***** Source text

Participant age was categorized as: 14–15, 16–17, and 18 years. Other sociodemographic variables were categorized as: educational attainment (≤6 years, 7–12 years, and >12 years of completed schooling); participant ethnicity (Mestizo (or mixed race) vs. other); living situation (living with parents, living with partner, or other); access to basics such as foods (hard, not very hard); and planned pregnancy (yes, no).

Statistical Analysis:

We first examined the frequency distribution of demographic variables and childhood household dysfunction. Comparisons of categorical variables were made between those who experienced household dysfunction, and those who did not using Chi-squared tests. Then, student’s t tests evaluated mean differences. Logistic regression was used to calculate odds ratios (ORs) and 95 percent confidence intervals (95% CI) to assess the relation of exposure factors that were consistent with household dysfunction and postpartum depression. In addition, exploratory mediation analysis was conducted to assess if the relation between childhood household dysfunction and postpartum depression could be partially explained through the indirect effects of resilience skills). Mediation analysis tested whether the relation between childhood household dysfunction and postpartum depression could be explained through the pathway of resilience skills, or both. Resilience is a hypothesized mediator of adverse experiences in childhood (i.e., household dysfunction) and mental disorders (i.e.., postpartum depression)2225,36. We conducted the mediation analysis in line with other epidemiological studies that have sought to understand mechanistic pathways37. The mediation analysis was accomplished by fitting two regression models, a log-linear regression for resilience skills (the mediator) and a log-linear regression model for postpartum depression, adjusting for confounders. The mediation analysis decomposes the total effect of household dysfunction on postpartum depression into two components: the OR of a natural direct effect (NDE) and an OR of a natural indirect effect (NIE). The NDE is interpreted as the effect of household dysfunction on postpartum depression if the mediator (resilience skills) was set to what it would have been without household dysfunction as a child38. The NIE is interpreted as the effect on postpartum depression when household dysfunction is present after setting resilience skills (mediator) to what it would have been with versus without household dysfunction as a child. All analyses were performed with Stata 39.

**********
***** Study material

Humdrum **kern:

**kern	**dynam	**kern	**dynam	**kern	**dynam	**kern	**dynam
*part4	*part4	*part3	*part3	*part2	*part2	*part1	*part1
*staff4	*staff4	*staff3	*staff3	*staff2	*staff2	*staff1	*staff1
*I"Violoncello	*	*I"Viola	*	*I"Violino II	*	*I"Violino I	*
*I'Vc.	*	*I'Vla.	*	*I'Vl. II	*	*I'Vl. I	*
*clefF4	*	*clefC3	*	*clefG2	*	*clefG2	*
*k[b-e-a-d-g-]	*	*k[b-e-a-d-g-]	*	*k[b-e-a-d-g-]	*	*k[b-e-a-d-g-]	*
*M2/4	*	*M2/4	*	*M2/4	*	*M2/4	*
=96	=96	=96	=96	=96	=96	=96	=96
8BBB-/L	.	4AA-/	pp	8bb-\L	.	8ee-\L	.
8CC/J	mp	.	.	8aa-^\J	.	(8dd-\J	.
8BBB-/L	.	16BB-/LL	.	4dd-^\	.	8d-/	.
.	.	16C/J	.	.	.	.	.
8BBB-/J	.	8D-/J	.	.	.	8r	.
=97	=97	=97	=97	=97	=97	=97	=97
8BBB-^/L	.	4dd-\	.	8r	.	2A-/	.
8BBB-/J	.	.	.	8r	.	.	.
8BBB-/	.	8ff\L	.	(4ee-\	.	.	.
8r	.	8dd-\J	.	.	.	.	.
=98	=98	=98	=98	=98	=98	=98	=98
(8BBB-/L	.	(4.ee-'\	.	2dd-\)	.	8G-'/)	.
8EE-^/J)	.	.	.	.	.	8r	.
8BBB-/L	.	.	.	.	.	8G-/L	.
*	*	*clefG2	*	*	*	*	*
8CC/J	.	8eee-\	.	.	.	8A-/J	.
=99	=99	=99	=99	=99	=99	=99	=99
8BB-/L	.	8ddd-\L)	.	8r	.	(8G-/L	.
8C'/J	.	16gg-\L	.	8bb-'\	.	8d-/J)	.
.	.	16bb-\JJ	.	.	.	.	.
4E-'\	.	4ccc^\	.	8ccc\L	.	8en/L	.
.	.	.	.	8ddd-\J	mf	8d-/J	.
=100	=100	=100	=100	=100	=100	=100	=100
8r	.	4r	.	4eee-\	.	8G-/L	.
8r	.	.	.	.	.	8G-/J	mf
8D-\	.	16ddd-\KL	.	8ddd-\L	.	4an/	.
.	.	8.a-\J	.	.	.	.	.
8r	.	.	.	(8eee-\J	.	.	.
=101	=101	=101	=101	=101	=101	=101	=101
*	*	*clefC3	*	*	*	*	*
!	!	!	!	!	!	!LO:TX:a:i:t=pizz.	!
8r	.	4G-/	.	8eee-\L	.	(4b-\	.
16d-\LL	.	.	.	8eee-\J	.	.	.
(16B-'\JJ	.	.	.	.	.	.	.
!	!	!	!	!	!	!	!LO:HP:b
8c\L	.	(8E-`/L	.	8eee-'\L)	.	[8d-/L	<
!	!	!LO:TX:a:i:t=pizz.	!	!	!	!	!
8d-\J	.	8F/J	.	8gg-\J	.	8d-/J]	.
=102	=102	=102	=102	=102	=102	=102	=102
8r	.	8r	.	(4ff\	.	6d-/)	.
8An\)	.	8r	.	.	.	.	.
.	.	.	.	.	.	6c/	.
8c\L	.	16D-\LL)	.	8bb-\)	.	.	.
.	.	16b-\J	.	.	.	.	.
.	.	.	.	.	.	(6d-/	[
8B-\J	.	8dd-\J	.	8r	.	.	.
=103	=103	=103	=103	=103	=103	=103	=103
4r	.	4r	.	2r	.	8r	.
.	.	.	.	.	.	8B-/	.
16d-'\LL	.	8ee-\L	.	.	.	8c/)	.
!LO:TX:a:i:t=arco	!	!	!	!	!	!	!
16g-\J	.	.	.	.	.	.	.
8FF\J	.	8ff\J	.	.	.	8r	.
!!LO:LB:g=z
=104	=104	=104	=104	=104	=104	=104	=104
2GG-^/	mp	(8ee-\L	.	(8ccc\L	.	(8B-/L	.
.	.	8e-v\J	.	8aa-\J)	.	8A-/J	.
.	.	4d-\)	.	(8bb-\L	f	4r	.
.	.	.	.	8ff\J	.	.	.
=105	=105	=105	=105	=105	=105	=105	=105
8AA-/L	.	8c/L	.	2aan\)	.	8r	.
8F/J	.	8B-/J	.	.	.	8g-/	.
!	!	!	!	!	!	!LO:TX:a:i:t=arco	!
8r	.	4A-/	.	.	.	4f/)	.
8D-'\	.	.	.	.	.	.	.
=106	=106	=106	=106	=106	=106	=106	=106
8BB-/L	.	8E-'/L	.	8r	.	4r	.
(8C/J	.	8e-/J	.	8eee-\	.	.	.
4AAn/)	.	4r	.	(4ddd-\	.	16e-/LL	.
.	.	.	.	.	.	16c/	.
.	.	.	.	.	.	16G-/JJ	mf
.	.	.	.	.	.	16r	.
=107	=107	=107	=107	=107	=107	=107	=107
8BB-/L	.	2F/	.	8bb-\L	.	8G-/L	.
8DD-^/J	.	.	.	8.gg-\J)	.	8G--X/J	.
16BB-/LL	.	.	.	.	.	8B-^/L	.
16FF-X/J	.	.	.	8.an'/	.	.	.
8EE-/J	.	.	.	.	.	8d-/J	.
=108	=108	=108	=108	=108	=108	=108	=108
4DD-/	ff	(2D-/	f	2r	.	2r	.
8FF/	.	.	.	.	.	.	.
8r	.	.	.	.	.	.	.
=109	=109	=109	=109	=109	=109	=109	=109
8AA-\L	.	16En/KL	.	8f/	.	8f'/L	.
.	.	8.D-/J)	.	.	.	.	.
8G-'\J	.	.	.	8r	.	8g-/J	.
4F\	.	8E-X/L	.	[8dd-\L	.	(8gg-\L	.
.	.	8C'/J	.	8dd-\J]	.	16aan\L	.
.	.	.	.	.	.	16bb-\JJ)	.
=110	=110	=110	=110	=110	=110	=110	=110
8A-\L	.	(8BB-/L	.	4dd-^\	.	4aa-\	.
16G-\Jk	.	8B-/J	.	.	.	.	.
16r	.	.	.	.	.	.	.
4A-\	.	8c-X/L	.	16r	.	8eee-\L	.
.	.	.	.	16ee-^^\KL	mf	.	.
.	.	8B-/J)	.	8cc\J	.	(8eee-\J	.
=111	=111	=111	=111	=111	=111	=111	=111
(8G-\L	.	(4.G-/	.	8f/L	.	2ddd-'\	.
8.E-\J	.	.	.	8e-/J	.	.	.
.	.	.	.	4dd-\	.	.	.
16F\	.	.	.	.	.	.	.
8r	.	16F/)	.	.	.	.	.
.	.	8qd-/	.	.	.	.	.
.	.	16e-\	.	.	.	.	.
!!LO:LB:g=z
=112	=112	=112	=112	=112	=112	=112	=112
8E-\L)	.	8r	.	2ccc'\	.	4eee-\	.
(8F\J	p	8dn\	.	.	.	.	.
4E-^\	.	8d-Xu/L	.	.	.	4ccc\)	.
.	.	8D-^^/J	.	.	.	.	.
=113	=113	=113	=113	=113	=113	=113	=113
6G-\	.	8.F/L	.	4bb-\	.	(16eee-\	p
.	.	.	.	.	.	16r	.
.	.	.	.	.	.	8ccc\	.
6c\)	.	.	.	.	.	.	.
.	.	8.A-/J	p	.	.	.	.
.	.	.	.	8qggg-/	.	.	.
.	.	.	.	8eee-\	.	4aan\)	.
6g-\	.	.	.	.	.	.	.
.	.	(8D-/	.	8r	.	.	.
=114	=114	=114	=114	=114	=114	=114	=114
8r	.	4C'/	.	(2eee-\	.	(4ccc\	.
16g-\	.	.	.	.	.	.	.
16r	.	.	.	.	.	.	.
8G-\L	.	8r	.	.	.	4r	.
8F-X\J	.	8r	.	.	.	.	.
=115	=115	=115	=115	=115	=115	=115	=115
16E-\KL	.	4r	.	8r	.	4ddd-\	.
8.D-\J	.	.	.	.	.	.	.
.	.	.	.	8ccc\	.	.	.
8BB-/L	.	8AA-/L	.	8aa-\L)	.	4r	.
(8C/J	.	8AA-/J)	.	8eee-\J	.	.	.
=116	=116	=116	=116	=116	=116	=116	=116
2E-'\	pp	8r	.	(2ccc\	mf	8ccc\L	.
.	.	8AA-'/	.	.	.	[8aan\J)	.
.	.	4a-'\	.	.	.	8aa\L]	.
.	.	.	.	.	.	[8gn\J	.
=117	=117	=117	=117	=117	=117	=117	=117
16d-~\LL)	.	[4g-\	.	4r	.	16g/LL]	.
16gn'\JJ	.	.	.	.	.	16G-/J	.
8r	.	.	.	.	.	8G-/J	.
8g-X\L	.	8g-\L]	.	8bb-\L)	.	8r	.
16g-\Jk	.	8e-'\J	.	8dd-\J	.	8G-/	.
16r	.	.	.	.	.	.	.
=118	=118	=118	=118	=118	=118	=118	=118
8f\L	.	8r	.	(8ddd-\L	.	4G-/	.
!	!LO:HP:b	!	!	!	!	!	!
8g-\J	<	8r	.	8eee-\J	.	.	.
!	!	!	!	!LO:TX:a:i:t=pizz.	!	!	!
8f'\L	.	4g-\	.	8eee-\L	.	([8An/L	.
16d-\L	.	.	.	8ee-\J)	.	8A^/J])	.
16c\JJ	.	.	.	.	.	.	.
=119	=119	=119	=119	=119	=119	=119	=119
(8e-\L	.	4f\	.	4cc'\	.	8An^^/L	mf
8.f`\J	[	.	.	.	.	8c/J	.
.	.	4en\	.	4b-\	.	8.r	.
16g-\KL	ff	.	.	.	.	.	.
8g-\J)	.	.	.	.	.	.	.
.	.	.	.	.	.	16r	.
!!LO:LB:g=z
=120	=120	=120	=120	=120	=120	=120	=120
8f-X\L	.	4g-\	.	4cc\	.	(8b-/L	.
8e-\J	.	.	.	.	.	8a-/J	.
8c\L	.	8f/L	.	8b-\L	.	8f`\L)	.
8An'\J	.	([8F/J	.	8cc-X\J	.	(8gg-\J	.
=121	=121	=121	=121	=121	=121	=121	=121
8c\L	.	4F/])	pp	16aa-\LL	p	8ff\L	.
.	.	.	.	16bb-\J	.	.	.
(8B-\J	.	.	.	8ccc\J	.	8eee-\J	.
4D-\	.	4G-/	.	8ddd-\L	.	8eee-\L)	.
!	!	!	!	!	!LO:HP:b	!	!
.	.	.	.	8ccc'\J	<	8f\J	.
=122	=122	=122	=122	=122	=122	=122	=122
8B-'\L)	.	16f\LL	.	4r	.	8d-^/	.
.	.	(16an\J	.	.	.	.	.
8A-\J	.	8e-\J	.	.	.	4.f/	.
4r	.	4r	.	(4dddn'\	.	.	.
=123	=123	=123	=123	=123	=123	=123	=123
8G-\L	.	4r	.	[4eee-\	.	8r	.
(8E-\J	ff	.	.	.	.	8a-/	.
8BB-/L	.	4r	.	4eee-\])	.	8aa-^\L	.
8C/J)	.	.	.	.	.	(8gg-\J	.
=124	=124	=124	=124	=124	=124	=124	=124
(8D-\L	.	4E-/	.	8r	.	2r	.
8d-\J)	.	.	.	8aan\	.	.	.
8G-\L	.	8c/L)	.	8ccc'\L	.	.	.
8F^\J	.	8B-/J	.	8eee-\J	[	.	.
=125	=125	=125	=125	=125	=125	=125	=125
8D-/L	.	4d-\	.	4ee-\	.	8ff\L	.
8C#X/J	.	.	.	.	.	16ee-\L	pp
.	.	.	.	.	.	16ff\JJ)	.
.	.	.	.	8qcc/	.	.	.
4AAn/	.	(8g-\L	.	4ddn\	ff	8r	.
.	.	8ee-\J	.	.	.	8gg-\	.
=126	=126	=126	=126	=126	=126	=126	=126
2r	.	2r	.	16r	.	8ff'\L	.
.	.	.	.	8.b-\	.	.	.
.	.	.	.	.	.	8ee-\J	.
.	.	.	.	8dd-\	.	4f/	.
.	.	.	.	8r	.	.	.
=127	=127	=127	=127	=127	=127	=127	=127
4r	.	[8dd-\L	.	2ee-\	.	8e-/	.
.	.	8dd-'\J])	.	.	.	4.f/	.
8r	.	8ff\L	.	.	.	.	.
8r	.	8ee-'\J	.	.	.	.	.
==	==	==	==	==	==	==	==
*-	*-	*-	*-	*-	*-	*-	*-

**********

* Exercise tasks
1) From the methods text, extract the part that opens with the words containing "Participant age was" and closes with "pregnancy (yes, no).".
2) According to the methods text, which test compared categorical variables between participants who experienced household dysfunction and those who did not?

* Results of the exercise
1)
Participant age was categorized as: 14–15, 16–17, and 18 years. Other sociodemographic variables were categorized as: educational attainment (≤6 years, 7–12 years, and >12 years of completed schooling); participant ethnicity (Mestizo (or mixed race) vs. other); living situation (living with parents, living with partner, or other); access to basics such as foods (hard, not very hard); and planned pregnancy (yes, no).

2) Chi-squared tests.